What Net Neutrality Means

Now, thanks to the consumer demand for video, peering agreements have become out of balance. And, because those fiber optic cables and routers are so expensive, these companies are spending billions of dollars upgrading their networks.

The ISPs say that companies like Netflix, or the transit network they are using like Level 3, should have to pay money to Comcast to help offset their upgrade costs. The content companies and Tier 1 and Tier 2 network providers say that they are only sending the content because the ISP customer clicked on it, and that the ISPs should have to pay their own upgrade costs.

Net neutrality does not tell the businesses who has to pay for what, but it does say that ISPs can’t give preferential treatment to any specific traffic. Before the FCC implemented net neutrality, Comcast could have said that they are slowing down Netflix and giving priority to a Comcast owned streaming service. Now they have to give Netflix, and every other video, audio, and webpage on the internet, the exact same treatment.

The Bottom Line

As an internet end user, net neutrality is clearly in your best interest. You pay your ISP a lot of money each month, and when you click on a link, you want it to work. You do not want your ISP to slow down your traffic, that'd be really lame. But that is about to change as the FCC does away with the current net neutrality rules.

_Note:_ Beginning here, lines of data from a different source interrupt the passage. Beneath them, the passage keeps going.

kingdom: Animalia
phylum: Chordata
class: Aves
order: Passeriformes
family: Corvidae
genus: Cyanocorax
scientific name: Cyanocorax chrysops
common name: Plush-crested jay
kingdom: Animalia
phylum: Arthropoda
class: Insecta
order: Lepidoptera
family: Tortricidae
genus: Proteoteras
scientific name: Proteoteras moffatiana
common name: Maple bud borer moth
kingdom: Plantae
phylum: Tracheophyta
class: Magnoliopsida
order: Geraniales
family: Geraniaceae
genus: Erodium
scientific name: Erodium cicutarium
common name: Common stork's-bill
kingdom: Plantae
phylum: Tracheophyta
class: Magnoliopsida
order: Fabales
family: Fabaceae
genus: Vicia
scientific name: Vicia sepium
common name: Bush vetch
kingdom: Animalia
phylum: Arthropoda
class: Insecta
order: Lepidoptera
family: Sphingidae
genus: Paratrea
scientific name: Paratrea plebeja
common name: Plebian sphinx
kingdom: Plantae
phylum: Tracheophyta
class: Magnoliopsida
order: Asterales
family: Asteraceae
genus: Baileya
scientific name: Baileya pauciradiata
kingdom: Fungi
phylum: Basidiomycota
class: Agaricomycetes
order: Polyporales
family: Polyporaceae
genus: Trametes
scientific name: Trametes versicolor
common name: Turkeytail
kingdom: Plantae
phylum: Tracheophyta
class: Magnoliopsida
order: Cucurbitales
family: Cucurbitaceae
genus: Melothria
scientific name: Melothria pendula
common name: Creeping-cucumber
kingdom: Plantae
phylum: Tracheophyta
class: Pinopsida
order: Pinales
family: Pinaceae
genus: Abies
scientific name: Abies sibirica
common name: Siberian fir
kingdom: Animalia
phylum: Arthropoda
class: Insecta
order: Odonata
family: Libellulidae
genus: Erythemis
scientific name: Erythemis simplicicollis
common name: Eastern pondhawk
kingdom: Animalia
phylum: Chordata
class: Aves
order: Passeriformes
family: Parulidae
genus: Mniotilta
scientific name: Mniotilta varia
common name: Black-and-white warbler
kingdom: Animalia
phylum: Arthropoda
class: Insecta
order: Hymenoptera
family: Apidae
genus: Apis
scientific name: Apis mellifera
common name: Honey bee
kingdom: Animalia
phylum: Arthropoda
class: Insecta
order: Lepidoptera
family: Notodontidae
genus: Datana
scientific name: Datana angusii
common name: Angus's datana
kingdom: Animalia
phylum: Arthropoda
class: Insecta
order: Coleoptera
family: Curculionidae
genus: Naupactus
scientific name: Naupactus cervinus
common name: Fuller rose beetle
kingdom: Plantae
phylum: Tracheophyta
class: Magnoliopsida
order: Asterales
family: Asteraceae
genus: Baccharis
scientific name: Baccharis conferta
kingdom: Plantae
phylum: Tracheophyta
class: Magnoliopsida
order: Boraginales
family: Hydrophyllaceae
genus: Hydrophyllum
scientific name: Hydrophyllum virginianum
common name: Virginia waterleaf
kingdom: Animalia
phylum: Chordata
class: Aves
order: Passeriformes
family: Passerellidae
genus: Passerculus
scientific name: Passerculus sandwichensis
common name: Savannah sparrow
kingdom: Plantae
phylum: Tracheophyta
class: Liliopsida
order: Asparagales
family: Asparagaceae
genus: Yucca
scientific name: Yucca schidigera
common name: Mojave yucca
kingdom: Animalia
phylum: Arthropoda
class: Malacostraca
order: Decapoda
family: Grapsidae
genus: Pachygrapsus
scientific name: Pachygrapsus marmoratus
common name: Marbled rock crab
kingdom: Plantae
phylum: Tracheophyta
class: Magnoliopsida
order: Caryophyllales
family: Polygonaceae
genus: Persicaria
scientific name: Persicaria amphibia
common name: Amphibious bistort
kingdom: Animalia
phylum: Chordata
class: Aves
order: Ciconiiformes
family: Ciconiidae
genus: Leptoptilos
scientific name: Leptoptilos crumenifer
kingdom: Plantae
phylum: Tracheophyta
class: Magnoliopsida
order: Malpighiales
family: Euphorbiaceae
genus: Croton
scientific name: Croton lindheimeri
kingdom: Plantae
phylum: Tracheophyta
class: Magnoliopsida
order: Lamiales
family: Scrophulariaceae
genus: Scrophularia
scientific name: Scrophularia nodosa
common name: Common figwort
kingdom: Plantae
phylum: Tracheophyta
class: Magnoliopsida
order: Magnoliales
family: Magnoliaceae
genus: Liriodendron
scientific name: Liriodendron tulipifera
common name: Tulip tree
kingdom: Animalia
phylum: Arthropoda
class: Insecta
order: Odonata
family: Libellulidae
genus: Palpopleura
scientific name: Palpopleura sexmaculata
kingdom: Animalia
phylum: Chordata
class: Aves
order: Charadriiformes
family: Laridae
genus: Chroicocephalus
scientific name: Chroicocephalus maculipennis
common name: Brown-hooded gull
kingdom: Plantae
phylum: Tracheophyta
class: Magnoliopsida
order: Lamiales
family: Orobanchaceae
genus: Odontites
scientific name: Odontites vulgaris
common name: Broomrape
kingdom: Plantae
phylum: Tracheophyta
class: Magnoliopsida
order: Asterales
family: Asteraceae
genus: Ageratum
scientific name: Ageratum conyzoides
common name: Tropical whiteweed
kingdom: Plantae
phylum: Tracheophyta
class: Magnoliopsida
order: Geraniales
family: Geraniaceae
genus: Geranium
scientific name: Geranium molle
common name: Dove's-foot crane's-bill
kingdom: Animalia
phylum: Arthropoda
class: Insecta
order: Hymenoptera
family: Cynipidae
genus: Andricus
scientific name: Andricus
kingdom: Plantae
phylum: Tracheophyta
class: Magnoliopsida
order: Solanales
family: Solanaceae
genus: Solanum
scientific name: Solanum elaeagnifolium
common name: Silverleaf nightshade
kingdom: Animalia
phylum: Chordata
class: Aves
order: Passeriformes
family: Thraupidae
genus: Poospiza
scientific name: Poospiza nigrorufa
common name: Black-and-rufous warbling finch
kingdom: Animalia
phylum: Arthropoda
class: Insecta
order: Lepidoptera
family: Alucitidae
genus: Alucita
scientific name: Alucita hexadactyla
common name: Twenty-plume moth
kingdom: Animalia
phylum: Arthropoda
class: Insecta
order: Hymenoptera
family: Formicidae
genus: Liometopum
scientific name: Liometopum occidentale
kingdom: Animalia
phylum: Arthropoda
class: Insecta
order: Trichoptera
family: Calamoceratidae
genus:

Who does that help? As an ISP, net neutrality is a very expensive proposition. It means networks will have to be upgraded to keep those videos coming fast and buffer free, and somebody has to pay for it. Upgrading the internet infrastructure is expensive either way, but now it is clear that each network has to pay its own way and cannot charge tolls to content providers and the networks that bring their traffic.

With the repeal of the net neutrality rules internet companies will now have more power to design differential pricing structures as well as prioritize different traffic types of traffic. This move by the FCC is likely to face legal hurdles.